= Franz John =

German football player (1872-1952)

Franz Adolf Louis John (born 28 September 1872 in Pritzwalk, died 17 November 1952 in East Berlin) was a German football player. He was a founder of Bayern Munich, and acted as their first president from 1900 to 1903.

He was born on 28 September 1872 in Pritzwalk (Brandenburg), the son of Friedrich Wilhelm and Ida John. After moving with his parents to Pankow at the fringe of Berlin, he later joined the football club VfB Pankow. There he met Gustav Manning, who afterwards became secretary of the German Football Association. Manning later helped John to integrate the Munich football clubs into the DFB. After his apprenticeship as a photographer in Jena, John moved to Munich, where he became a member of 1879 Munich.

On 27 February 1900, the steering committee of MTV prohibited the football division of its club to join the association of South Germain football clubs (SFV), eleven football players left the club under the lead of Franz John. In the restaurant Gisela, they founded the Munich Football Club Bayern and elected Franz John as president. John also founded the council of Bavarian referees.
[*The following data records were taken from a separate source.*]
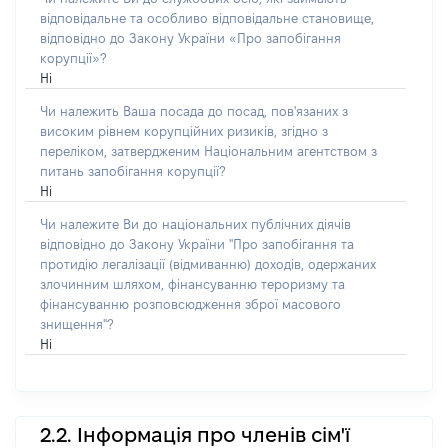
відповідальне та особливо відповідальне становище,
відповідно до Закону України «Про запобігання
корупції»?
Ні
Чи належить Ваша посада до посад, пов'язаних з
високим рівнем корупційних ризиків, згідно з
переліком, затвердженим Національним агентством з
питань запобігання корупції?
Ні
Чи належите Ви до національних публічних діячів
відповідно до Закону України "Про запобігання та
протидію легалізації (відмиванню) доходів, одержаних
злочинним шляхом, фінансуванню тероризму та
фінансуванню розповсюдження зброї масового
знищення"?
Ні
2.2. Інформація про членів сім'ї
Under his lead, the club joined the SFV still in its first year and quickly became a force in the Munich football scene. In 1903, John left Bayern and was succeeded as president by the Dutch Willem Hesselink. John also left Munich in 1904, moving back to Pankow, where he opened a photo laboratory and later became president of his home club VfB Pankow. Despite having few contacts to Munich, John was in the 1920s elected as honorary president of the Bayern Munich, and in 1936 he received the needle of honour in gold from the club.

John died on 17 November 1952 in Pankow, East Berlin, at the age of 80; he had no descendants. Journalist Joachim Rechenberg later traced his lost grave to Fürstenwalde. When in 2000 Bayern celebrated its 100th anniversary, the club recreated the grave and donated a new tombstone to commemorate the merits of Franz John.